------ LESETEXT ------
# taz.de -- Corona-Polizei in Berlin: Vorsätzlich herumlungern verboten
       
       > Die Polizei setzt die Ausgehverbote streng um – nicht selten zu streng,
       > wie Betroffene kritisieren. Kritik kommt auch von der Linkspartei.
       
 (IMG) Bild: Spazieren erlaubt, verweilen verboten: Berlin setzt die Ausgangssperre strikt um
       
       Berlin taz | Alleine auf einer Parkbank zu sitzen und ein Buch zu lesen ist
       in Berlin vorerst verboten. Ebenso darf man sich derzeit nicht sonnen, eine
       Decke auf einer Wiese ausbreiten oder mit einer Freund:in ein Bier auf
       einer Parkbank trinken. Erlaubt sind hingegen Sport und Bewegung im Freien
       – mit 1,50 Meter Mindestabstand. Zur Erholung dürfe man sich dann auch kurz
       auf eine Bank setzen. Das bekräftigt der rot-rot-grüne Senat auf Nachfrage
       der taz, um seine [1][Verordnung] infolge der [2][Coronapandemie]
       auszuführen.
       
       Auch Polizeipräsidentin Barbara Slowik betonte die Freiheitseinschränkungen
       am Donnerstag bei einem Pressegespräch: „Alles, was zum längeren Verweilen
       führt und dient, ist nicht zulässig und wird von den Einsatzkräften aktiv
       angesprochen und als Ordnungswidrigkeit geahndet“, sagte sie. Drei
       Hundertschaften seien fortwährend im Einsatz, um die Eindämmungsverordnung
       durchzusetzen. Zusätzlich seien Zivilkräfte, Fahrradstreifen und Funkwagen
       unterwegs. 500 Verstöße habe man bei Überprüfungen im Freien seit
       Inkrafttreten festgestellt.
------ VORLIEGENDE DATENSÄTZE ------
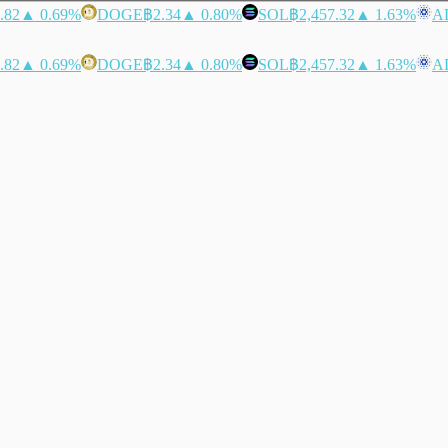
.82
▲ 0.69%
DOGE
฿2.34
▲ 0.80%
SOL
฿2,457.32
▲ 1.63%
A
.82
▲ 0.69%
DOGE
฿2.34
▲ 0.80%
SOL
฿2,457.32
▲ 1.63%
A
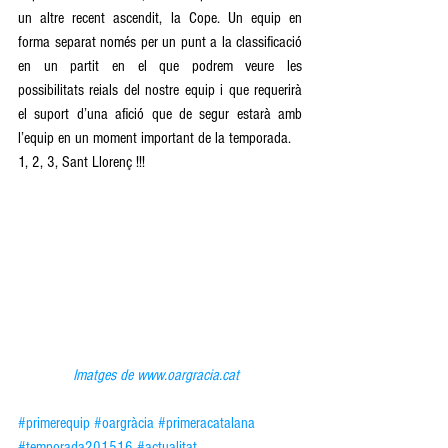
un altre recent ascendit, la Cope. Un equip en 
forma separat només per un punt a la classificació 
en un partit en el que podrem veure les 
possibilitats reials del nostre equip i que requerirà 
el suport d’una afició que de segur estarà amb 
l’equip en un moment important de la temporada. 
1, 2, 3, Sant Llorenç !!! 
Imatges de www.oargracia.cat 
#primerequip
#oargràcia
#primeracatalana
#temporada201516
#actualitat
------
------ VORLIEGENDE DATENSÄTZE ------
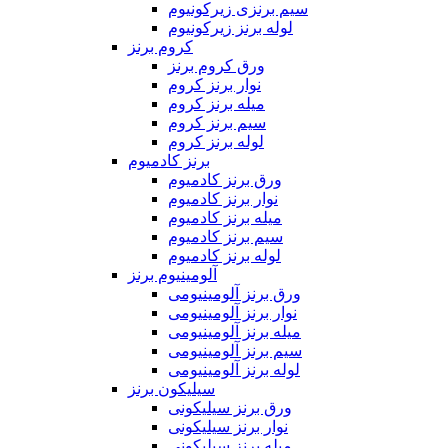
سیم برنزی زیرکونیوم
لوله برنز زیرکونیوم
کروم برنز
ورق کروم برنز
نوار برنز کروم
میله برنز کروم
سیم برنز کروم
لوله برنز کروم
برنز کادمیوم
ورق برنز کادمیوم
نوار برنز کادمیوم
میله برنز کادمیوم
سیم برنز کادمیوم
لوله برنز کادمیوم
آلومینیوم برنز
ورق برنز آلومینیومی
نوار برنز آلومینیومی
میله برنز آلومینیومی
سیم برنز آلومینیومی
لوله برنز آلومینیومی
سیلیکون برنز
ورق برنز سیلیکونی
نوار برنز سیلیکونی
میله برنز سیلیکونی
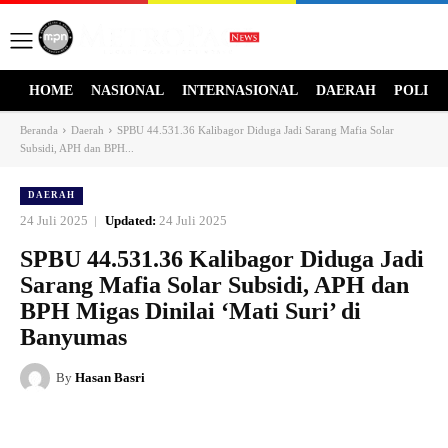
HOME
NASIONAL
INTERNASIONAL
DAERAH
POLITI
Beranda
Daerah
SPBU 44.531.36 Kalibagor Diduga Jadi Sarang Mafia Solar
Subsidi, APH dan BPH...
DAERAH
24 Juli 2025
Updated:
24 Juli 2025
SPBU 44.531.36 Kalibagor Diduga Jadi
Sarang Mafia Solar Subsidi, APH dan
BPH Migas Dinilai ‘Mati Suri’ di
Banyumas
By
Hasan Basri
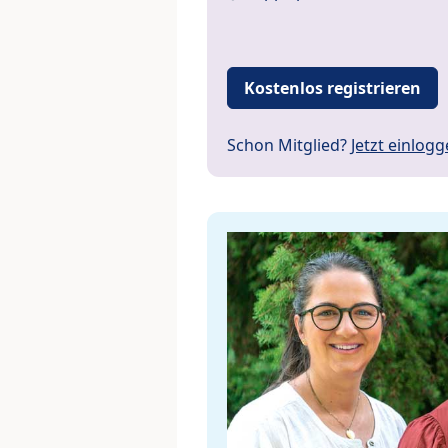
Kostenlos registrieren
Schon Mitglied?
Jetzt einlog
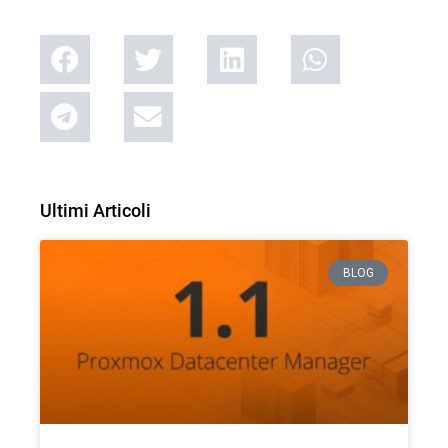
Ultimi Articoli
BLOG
------
------ VORLIEGENDE DATENSÄTZE ------
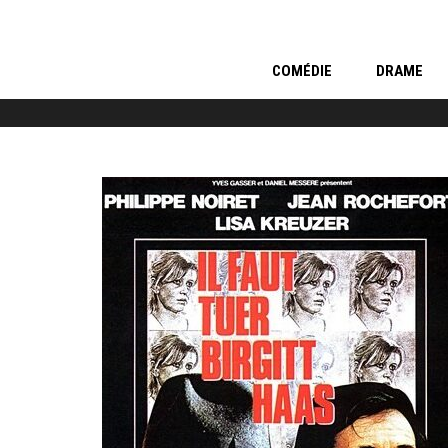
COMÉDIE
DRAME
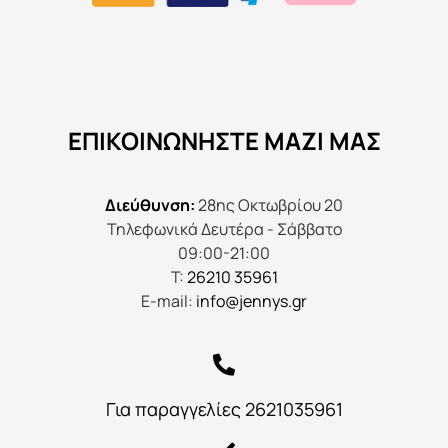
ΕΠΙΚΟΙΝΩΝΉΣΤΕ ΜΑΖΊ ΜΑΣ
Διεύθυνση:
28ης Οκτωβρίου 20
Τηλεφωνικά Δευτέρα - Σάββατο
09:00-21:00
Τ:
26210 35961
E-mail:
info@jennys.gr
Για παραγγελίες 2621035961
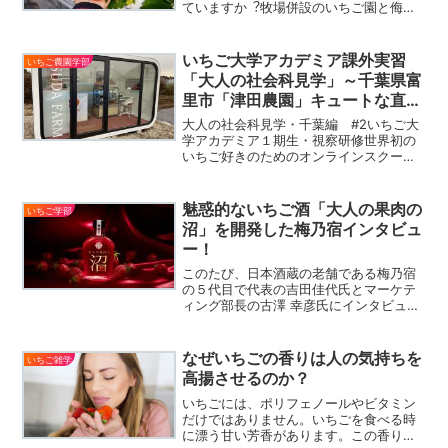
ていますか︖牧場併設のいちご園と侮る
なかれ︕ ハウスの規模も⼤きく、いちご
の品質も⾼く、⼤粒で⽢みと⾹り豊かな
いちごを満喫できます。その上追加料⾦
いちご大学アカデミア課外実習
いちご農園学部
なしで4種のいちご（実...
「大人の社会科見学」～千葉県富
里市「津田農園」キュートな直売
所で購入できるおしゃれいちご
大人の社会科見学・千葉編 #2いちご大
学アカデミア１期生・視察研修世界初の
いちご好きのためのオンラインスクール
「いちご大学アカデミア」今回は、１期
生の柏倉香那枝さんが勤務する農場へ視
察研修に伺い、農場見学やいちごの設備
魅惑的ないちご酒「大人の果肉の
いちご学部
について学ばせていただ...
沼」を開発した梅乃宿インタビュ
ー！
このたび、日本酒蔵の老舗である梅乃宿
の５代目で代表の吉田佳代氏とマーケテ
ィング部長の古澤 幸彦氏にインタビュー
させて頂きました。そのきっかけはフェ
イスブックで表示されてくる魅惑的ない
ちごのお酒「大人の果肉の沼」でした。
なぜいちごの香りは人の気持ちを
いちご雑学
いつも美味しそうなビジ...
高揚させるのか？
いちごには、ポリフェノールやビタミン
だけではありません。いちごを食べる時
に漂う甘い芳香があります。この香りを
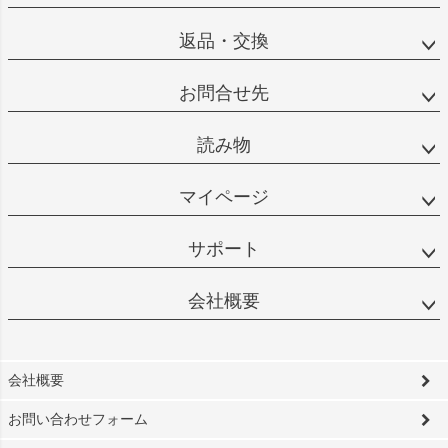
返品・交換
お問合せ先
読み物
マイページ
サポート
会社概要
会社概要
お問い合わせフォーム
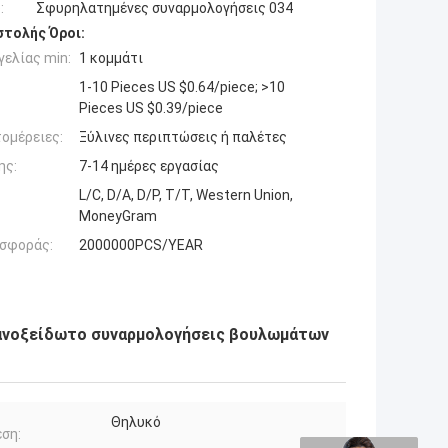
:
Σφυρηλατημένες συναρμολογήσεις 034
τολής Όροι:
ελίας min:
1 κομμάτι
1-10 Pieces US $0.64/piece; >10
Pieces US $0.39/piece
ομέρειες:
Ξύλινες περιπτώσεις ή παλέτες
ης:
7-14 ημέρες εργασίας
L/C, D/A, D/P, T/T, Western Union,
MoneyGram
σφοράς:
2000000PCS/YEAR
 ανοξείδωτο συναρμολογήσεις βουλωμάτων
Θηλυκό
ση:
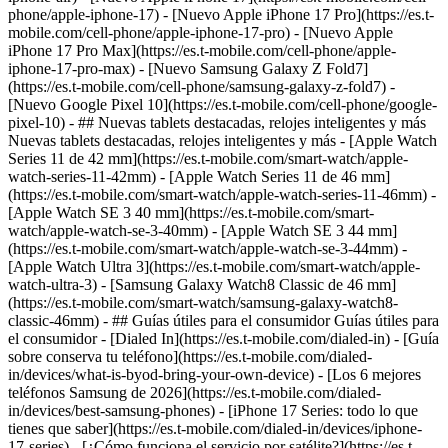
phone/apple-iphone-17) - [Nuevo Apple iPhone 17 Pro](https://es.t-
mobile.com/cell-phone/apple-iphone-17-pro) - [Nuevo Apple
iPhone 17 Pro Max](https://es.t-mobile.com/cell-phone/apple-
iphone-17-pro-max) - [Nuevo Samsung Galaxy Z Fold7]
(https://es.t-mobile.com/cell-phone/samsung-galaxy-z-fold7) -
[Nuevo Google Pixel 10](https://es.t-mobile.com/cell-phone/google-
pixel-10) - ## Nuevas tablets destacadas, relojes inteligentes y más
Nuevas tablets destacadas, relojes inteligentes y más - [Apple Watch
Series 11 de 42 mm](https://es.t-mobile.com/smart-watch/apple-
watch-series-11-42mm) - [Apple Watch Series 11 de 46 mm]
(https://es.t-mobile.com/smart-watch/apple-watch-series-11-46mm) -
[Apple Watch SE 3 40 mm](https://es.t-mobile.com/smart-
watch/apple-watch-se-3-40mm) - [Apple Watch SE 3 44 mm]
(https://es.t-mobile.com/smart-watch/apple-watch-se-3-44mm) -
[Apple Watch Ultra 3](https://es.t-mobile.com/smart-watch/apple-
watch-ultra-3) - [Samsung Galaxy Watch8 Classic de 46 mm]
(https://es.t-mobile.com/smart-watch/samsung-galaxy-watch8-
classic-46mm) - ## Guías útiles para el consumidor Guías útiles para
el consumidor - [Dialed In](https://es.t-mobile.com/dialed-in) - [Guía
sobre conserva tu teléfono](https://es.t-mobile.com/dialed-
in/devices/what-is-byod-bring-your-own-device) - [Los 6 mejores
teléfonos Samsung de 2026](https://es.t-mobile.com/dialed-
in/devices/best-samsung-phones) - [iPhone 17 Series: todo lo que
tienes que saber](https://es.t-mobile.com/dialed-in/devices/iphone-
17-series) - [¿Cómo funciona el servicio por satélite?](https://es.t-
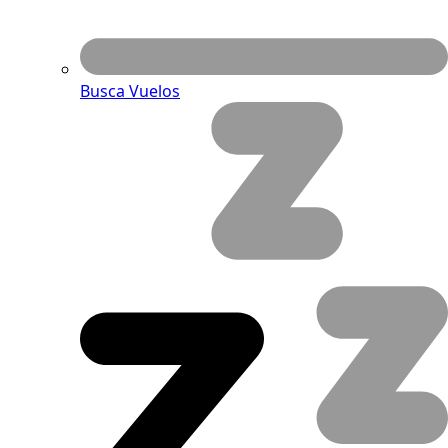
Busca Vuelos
------
AUFGABE: Führen Sie den Artikel über die strenge Durchsetzung der Berliner Ausgehverbote durch die Polizei im Anschluss an seinen letzten Satz weiter. Die Datensätze werden hierfür nicht benötigt.

ANTWORT:
       
       Slowik lobte, dass die breite Mehrheit der Berliner:innen sich absolut
       vernünftig verhalte und die Wohnung nur noch für Ausnahmen wie Einkäufe
       oder den Arbeitsweg verlasse: „Die gesellschaftliche Selbstkontrolle ist
       groß.“ Im Zuge dessen bat sie darum, keine Hinweise zur Einhaltung des
       Infektionsschutzgesetzes über den Notruf mitzuteilen. Zeitweise sei die
       Notrufzentrale überfordert gewesen.
       
       Auch weil das Berliner Ausgangsverbot vom Sonntagabend viele Auslegungs-
       und Spielräume gelassen hatte, haben in den vergangenen Tagen zahlreiche
       Bürger:innen Fragen an die Behörden und Polizei gerichtet. Und seit
       Inkrafttreten der Verordnung mehren sich Berichte über autoritäres
       Verhalten der Polizei in diesem Ausnahmezustand.
       
       ## „Grenze ziehen Einsatzkräfte vor Ort“
       
       Was ist etwa, wenn man beim Joggen kurz Pause macht, sich dabei auf eine
       Bank setzt und auf dem Handy liest? Was passiert mit Obdachlosen, die im
       Park eine Decke ausbreiten, um darauf zu übernachten? „Die Grenze im
       konkreten Fall ziehen die Einsatzkräfte vor Ort“, sagt Slowik. Da sei das
       Fingerspitzengefühl der Kollegen gefragt.
       
       Polizisten und Fingerspitzengefühl sind nicht immer eine gute Kombination,
       wie zahlreiche Erfahrungen der vergangenen Tage zeigen. So schilderte etwa
       Ann-Kristin Tlusty der taz, dass ein breitbeinig auftretender Trupp von
       Polizisten Leute auf der Admiralbrücke zu gehen aufgefordert hätte, weil
       derzeit nur kurze Spaziergänge erlaubt seien. „Ein Polizist veranschlagte
       zehn Minuten“, so Tlusty.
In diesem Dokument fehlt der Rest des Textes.